= Surinder Kumar (academic) =

Surinder Kumar is an academic and entrepreneur. He was a professor and holder of the Natural Science and Engineering Research Council's Industrial Chair in Telecommunications at the University of Saskatchewan from 1987 to 1997, President and chief executive officer of Vecima networks.

From 1982 to 1987, Kumar was Vice President of Research for SED Systems where he was involved in the design of a variety of satellite earth stations. Prior to 1982, he worked with a government research laboratory in India. Dr Kumar received his Bachelor of Engineering degree in electrical communication engineering in 1967 from the Indian Institute of Science, Bangalore, India and his Masters of Technology degree from the Indian Institute of Technology, Kanpur, India in 1971. He received his PhD in Electronics Engineering from Carleton University, Ottawa, Ontario, Canada where he was a Commonwealth Scholar. Dr Kumar was named 1998 Entrepreneur of the Year for Western Canada and 2005 Entrepreneur of the Year for the Pacific Region in Information Technology.

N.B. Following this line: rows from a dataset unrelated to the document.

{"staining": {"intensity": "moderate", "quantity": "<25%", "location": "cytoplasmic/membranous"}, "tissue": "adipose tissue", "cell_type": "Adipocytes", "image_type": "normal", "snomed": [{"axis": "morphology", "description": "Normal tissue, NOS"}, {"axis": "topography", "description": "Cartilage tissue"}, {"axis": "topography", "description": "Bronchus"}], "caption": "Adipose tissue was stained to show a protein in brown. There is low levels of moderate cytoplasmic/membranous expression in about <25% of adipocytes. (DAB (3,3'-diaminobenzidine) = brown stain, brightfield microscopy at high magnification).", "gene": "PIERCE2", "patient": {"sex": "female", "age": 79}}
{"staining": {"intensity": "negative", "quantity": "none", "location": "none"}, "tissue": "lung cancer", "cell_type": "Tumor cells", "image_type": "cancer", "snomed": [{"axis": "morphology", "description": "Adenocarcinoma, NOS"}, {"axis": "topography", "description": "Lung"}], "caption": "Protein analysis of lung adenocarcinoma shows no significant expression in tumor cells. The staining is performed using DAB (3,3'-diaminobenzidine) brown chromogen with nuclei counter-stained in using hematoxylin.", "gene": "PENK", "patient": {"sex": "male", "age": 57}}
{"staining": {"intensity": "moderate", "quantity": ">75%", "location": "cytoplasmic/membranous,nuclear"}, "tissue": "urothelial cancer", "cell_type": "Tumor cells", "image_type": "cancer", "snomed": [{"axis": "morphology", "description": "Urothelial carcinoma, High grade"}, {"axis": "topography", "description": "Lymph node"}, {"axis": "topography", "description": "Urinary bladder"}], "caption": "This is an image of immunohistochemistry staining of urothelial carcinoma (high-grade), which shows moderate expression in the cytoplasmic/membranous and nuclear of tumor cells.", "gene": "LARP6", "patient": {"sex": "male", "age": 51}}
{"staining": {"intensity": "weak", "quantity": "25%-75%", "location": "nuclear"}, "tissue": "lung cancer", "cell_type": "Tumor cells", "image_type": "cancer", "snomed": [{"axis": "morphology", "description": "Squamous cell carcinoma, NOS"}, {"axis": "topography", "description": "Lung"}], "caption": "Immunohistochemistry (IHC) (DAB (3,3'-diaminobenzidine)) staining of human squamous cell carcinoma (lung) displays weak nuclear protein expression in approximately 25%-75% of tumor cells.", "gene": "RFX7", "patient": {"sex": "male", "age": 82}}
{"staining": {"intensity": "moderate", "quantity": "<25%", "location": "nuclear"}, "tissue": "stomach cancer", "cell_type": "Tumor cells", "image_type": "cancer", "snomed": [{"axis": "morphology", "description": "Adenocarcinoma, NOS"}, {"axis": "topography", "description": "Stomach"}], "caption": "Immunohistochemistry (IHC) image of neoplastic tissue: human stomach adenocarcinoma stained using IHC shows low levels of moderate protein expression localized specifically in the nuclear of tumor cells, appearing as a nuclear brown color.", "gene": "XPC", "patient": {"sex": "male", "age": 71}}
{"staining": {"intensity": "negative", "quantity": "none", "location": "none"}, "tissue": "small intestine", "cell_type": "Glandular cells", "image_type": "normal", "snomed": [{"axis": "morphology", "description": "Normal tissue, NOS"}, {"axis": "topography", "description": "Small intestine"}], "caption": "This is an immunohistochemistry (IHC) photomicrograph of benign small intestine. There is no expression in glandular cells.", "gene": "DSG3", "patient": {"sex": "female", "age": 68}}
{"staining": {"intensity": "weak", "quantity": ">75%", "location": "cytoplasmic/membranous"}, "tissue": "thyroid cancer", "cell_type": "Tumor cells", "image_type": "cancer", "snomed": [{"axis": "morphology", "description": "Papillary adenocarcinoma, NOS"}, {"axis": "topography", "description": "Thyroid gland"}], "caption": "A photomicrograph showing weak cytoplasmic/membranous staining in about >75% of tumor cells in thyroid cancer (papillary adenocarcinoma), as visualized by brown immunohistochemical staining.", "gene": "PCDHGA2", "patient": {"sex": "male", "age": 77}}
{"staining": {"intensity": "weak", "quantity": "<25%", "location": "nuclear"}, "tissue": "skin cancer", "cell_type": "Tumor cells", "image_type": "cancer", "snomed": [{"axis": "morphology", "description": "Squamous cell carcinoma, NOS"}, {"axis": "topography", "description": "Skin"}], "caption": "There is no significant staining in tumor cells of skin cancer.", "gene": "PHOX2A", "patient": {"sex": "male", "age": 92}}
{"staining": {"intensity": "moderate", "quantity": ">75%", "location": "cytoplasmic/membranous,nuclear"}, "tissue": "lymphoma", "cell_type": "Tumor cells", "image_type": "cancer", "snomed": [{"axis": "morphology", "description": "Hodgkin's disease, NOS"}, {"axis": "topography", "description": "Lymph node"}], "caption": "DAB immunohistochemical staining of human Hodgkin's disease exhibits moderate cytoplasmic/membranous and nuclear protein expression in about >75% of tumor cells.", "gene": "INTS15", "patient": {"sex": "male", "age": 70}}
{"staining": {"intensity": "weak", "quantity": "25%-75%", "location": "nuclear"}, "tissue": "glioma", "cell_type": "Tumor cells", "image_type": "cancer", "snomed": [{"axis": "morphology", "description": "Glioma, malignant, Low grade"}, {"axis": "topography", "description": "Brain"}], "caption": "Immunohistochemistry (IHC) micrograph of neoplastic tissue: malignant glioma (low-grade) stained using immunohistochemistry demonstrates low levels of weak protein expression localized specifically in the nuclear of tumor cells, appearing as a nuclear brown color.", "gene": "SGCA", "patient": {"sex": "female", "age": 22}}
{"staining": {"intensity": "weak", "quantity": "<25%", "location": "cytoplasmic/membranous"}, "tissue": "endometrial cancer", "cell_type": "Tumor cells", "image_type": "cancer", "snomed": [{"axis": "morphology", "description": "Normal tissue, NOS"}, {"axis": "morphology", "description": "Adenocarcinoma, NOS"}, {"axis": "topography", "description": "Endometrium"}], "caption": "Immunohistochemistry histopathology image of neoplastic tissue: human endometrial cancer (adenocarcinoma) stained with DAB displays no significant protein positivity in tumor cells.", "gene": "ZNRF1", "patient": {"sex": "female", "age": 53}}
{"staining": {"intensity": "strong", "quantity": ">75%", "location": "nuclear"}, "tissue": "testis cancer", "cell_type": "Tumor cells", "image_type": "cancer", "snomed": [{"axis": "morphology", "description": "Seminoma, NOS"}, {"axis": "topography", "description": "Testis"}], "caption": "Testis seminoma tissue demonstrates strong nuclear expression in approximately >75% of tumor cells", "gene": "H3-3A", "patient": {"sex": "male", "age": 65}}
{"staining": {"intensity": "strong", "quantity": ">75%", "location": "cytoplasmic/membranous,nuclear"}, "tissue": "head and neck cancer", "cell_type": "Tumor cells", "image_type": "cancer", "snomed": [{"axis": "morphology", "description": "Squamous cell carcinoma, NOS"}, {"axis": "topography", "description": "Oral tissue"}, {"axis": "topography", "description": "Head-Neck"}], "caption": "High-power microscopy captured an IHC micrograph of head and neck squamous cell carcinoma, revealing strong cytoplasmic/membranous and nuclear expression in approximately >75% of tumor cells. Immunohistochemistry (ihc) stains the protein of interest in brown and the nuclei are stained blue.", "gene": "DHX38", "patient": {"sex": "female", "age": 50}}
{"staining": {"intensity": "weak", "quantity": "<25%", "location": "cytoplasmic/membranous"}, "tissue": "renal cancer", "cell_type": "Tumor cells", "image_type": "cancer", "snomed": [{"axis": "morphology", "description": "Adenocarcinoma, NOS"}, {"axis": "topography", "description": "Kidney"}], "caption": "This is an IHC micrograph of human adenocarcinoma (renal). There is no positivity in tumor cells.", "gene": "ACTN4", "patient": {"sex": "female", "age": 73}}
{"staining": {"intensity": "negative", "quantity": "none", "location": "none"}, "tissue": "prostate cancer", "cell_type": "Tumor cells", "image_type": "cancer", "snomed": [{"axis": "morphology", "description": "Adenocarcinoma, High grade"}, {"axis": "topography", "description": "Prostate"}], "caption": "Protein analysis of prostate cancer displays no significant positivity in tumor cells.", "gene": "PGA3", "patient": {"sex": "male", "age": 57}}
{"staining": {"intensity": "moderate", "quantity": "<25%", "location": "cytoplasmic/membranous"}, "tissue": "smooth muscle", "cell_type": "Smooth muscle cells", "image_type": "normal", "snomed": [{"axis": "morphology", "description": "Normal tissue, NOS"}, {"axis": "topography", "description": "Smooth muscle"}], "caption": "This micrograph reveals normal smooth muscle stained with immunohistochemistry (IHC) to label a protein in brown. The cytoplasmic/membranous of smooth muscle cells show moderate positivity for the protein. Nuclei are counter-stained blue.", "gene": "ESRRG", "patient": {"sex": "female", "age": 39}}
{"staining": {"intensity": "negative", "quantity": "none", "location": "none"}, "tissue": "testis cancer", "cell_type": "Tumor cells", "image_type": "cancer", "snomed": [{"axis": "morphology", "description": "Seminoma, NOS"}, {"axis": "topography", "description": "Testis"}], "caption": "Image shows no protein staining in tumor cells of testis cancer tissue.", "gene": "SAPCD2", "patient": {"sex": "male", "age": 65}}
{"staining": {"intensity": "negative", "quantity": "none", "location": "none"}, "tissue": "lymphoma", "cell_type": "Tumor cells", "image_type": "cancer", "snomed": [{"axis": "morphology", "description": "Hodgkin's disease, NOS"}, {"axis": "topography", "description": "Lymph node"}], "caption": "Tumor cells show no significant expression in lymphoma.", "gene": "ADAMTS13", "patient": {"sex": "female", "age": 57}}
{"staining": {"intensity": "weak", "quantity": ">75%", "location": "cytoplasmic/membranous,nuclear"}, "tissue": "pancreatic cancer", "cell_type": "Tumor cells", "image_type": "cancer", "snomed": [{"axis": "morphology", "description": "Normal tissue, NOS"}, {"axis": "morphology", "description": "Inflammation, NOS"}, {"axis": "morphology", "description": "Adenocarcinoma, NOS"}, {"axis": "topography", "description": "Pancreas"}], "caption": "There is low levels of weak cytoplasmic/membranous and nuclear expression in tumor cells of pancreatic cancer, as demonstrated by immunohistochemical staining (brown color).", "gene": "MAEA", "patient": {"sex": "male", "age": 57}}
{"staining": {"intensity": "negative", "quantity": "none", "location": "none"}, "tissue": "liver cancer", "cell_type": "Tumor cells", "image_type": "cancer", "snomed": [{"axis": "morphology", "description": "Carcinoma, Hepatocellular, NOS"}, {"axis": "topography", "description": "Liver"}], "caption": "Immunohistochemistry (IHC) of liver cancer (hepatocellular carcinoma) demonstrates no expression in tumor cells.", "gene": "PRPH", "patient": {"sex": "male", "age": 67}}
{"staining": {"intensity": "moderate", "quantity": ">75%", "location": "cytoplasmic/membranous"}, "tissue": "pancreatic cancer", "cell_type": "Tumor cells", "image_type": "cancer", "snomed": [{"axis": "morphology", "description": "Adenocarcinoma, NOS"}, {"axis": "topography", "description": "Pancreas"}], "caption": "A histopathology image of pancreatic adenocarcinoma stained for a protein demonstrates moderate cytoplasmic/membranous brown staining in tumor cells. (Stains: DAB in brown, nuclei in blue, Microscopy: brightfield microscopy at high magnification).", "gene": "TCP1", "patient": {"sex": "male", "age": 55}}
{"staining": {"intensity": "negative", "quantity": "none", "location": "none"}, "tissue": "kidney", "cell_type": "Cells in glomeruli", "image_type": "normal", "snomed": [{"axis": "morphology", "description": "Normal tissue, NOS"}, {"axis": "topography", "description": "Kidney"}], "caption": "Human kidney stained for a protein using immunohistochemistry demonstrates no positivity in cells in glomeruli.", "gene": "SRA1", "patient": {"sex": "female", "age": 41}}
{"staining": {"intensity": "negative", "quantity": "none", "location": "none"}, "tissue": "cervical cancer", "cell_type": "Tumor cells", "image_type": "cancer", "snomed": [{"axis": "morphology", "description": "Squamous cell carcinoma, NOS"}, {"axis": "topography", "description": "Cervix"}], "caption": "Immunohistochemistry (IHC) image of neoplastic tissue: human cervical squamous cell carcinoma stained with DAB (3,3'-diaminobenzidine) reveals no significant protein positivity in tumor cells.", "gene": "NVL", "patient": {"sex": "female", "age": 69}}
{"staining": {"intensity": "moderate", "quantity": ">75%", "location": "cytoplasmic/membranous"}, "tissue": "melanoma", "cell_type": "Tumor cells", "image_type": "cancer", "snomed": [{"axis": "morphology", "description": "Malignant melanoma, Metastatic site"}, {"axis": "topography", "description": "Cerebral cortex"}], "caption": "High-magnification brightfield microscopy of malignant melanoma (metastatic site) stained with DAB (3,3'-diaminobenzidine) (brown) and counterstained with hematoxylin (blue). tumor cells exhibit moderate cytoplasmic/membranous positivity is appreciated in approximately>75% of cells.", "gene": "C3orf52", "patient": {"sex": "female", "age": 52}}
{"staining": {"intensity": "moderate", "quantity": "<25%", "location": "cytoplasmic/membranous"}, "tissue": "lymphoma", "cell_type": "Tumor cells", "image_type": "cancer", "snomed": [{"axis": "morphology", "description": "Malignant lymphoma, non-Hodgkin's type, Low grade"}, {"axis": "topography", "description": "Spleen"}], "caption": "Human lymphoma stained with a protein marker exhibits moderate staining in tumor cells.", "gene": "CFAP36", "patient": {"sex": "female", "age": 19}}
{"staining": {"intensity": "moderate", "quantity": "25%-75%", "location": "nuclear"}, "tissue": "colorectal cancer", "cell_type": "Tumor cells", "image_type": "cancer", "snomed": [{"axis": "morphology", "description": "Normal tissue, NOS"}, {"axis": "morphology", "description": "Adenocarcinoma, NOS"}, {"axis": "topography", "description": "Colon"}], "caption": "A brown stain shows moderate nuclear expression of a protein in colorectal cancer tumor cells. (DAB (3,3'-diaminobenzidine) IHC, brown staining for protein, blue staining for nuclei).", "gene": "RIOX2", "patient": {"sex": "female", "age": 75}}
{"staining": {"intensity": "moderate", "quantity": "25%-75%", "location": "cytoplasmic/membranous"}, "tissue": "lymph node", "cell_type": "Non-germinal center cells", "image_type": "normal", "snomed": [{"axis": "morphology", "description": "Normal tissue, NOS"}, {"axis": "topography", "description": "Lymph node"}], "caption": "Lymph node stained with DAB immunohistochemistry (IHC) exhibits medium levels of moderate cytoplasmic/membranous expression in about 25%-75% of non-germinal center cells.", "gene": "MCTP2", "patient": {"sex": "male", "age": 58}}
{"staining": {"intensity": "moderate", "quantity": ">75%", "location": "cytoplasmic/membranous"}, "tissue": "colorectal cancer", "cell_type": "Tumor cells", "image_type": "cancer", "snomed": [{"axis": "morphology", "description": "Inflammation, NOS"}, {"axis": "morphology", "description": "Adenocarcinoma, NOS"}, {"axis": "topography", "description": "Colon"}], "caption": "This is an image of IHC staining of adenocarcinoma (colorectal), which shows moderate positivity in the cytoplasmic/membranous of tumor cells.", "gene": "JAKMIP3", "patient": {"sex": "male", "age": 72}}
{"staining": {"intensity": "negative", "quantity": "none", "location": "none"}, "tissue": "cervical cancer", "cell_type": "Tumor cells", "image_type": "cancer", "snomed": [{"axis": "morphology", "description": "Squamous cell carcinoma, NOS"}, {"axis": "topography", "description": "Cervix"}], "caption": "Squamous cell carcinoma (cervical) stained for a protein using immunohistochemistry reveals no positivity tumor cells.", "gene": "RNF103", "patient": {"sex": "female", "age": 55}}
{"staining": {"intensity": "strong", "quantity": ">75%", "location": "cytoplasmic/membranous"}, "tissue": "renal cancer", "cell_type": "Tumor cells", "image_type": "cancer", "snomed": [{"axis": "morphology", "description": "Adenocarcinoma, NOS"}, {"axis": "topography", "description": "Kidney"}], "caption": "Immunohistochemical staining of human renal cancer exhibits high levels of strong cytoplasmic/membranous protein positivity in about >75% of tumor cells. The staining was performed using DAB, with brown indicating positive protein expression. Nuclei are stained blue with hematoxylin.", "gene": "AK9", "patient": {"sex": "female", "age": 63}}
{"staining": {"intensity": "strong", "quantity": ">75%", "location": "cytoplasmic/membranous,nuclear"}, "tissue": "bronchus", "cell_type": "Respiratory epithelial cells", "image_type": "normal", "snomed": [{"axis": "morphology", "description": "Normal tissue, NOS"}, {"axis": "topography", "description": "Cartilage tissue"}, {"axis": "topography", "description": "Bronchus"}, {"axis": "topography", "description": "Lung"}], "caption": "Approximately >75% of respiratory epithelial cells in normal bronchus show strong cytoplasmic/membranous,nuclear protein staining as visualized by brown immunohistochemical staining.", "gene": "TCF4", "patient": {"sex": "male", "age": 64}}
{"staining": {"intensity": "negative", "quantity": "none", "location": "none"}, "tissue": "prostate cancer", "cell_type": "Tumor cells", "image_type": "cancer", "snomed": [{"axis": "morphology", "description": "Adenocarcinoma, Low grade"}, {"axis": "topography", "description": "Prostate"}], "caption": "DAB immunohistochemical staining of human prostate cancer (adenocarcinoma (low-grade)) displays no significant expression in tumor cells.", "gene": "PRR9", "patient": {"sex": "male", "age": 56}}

Kumar is an expert in microwave engineering and has a number of patents and papers in this area. Kumar is listed in Who's Who in America (Marquis), Who's Who in Canada, Who's Who Amongst Business Executives. He conducts market and technical research in the microwave communications area and is heading the Vecima Networks Microwave Research Laboratory in Victoria, British Columbia.